This activity will demonstrate the need to be a critical and intelligent consumer of archaeological arguments. Pseudoarchaeology impacts our understandings of the past, yet is an effective means of gaining a popular audience for book sales and other avenues to profit from research. Lectures at the beginning of this course aim to clarify what good science is in archaeology, and to describe pseudoscience (or “fringe archaeology”) in contrast. In this exercise, you will practice identifying pseudoscience in archaeology and analyze one example in a brief paper.

 

Step 1: Read through the two websites below, on Distinguishing Science and Pseudoscience:

http://pseudoarchaeology.org/whatis.html (Links to an external site.)

http://www.quackwatch.com/01QuackeryRelatedTopics/pseudo.html (Links to an external site.)

 

Step 2: Internet surf until you find a website you want to analyze as an example of possible pseudoscience with arguments relevant in archaeology. This website must show a clearly pseudoscientific approach to archaeology, archaeological sites, and the story of the human past. You are welcome to use these options if you like:

https://riseearth.org/?s=secret+of+pyramids (Links to an external site.)

http://www.andrewcollins.com/page/articles/atlantiscuba.htm (Links to an external site.)

Step 3: According to the Crackpot Index below, rate your example of pseudoscience and describe in a short paper (3-4 pages, double spaced): 1) Orcutt’s scoring of this example, 2) the website’s hypotheses, 3) whether the hypotheses are testable, 4) assumptions of the author, 5) evidence cited in support of the hypotheses, 6) the credentials or fields of the major scholars presented in the website, and 7) the whether the website ignores Occam’s Razor. It is expected that in this discussion you will engage with (and cite in-text and in a bibliography) information from lecture, the Feder text, and the website you are analyzing.

Step 4: Turn in your paper on the due date (no late papers will be accepted after the end of class on this date). Read the the grading rubric to make sure you covered everything is required and attached the link of the website you analyzed in this exercise—the website address should be included in your paper’s bibliography, and only 3-4 pages of the website are necessary to include with your short essay.

 

 

Bibliography examples (but format your bibliography normally, such that it is alphabetical by the author’s last name and doesn’t have headings for the type of source it is—see me if questions):

Article: journal

Lightfoot, Kent G., Antionette Martinez, Ann M. Schiff. 1998. “Daily Practice and Material Culture in Pluralistic Social Settings: An Archaeological Study of Culture Change and Persistence from Fort Ross, California” American Antiquity 63 (2): 199-222.

Books

Dibble, Charles E. (editor) 1980. Codice Xolotl. Universidad Autónoma de México, México, D.F. McHugh (editor)

Hampton, David R., Charles E. Summer, and Ross A. Weber. 1978. Organizational Behavior and the Practice of Management. 3rd ed. Foresman, Glenview, Illinois.

Website:

Rock Lake pyramids. Accessed August 2012. http://www.youtube.com/watch?NR=1&v=.

Orcutt’s Crackpot Index

(From http://www.catchpenny.org/crackpot.html)

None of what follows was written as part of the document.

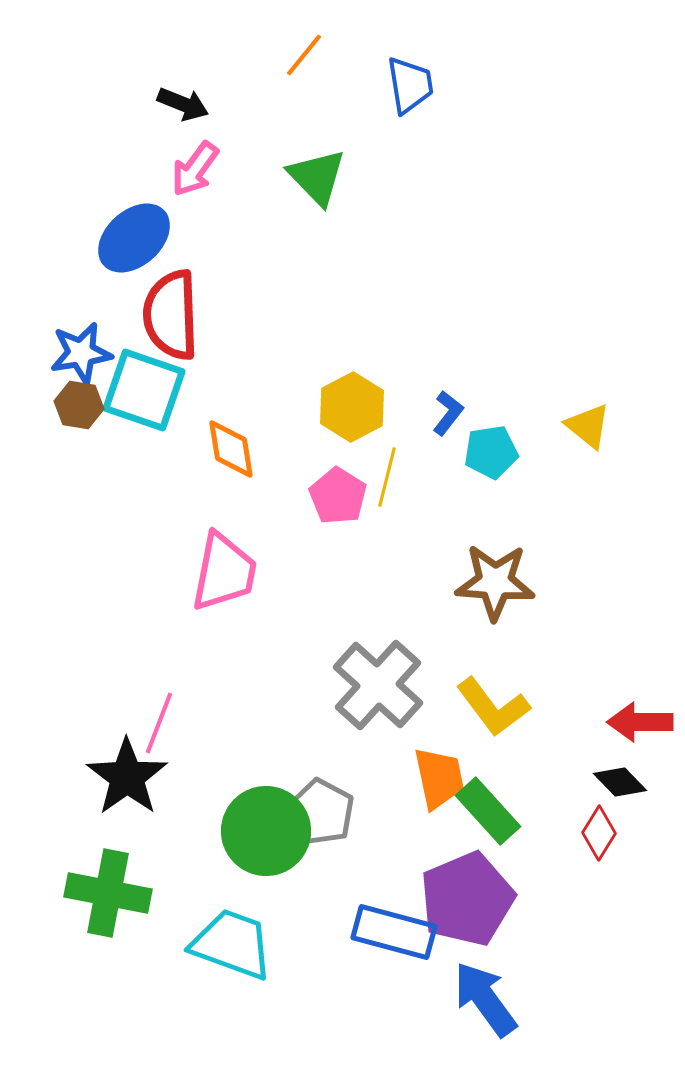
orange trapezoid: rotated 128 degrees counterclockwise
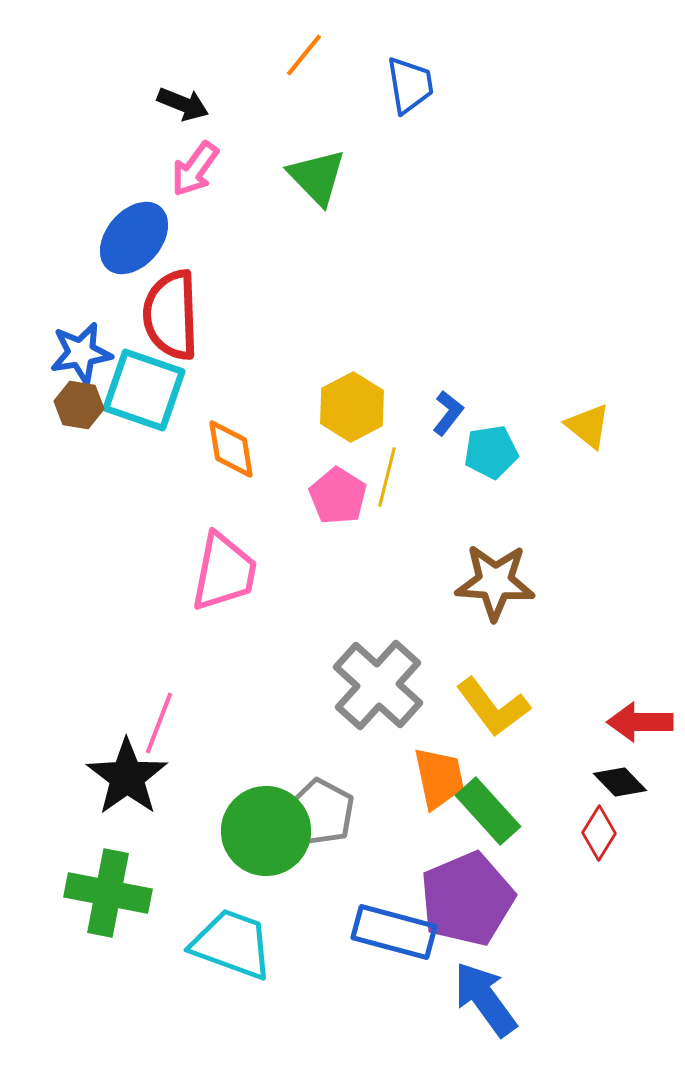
blue ellipse: rotated 8 degrees counterclockwise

  1. 5 points starting credit.
  2. 1 point for every statement that is in conflict with generally accepted theories.
  3. 2 points for every statement that is clearly vacuous.
  4. 3 points for each internal inconsistency.
  5. 5 points for every supposition that is maintained despite prodigious archaeological evidence to the contrary.
  6. 5 points for each instance of specious (seemingly plausible, yet wrong) data expressed as fact.
  7. 5 points for each authoritative reference to Edgar Cayce, Immanuel Velikovsky, Erich von Daniken, Thor Heyerdahl, Zecharia Sitchin, John Anthony West, Graham Hancock, or Robert Bauval.
  8. 7 points for each authoritative reference to Martin Bernal, Cheikh Anta Diop, Molefi Kete Asante, Chancellor Williams, or Yosef A.A. ben-jochannan.
  9. 10 points for each authoritative reference to R.A. Schwaller de Lubicz.
  10. 10 points for each baseless claim that widely accepted theories are fundamentally erroneous.
  11. 10 points for boasting of academic degrees unrelated to the topic at hand.
  12. 15 points for boasting of a lack of academic degrees, insisting that formal education is not only unnecessary but also an impediment to creative thought.
  13. 20 points for lamentations of being misunderstood.
  14. 20 points for every use of a myth or legend as axiom.
  15. 20 points for defensive citations of real or imagined ridicule inflicted by the academia.
  16. 25 points for each evidential mention of Atlantis, Mu, Lemuria, or the 1995 film Stargate.
  17. 30 points for insisting that if critics cannot disprove a theory, then it must of necessity be true.
  18. 30 points for claiming to be the victim of a conspiracy by the scientific establishment.
  19. 40 points for professing to be privy to information that is secret or to which no one else has access.
  20. 50 points for claims of psychic revelation or firsthand past-life experience.